To my shame, I did not always succeed. If I had been handed a book like The Hate U Give in high school, and been allowed to have the complex social issue of racism in America taught to me through the protagonist, Starr, through her eyes and her world, I like to think I might have been able to do better sooner. As it stands, I find myself exposed to her later in life, able to appreciate what she might be able to give and inspire in my peers and the generation coming into their own as we speak. THUG is a well-paced, timely novel with a prose style that echoes the best elements of contemporaries like John Green, replacing white pretense, introspection, romance, and melodrama with a thematic toolkit of activism, loyalty, fraternity (in the broad, gender-neutral sense), and family.
Thomas’s voice is spirited and warm throughout, and her characters feel memorable and real.
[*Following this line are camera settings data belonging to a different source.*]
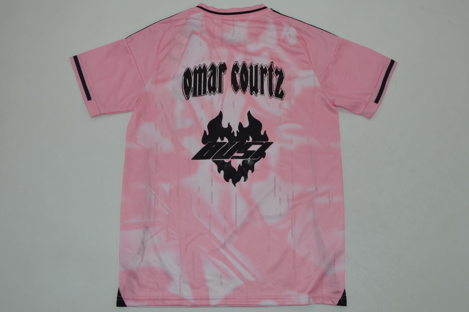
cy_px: 160
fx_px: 436
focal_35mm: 34
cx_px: 238
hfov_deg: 56.5
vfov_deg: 39.3
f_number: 14
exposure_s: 1/200
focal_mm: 21
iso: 400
A sense of authenticity and connection is something I have observed white readers in particular struggle with when reading minority-written texts, and I am happy to say that is not something I struggled with in this book. I understood Starr, and more importantly, I feel like she would understand or at least aim to understand me. I may not have ever been in a riot or interviewed on national television, but I have had to deal with parents, grades, BS at prom, evolving friendships, and the feeling I can’t always be my true self around folks. There is plenty relatable in this book, and plenty to be learned, especially for young people.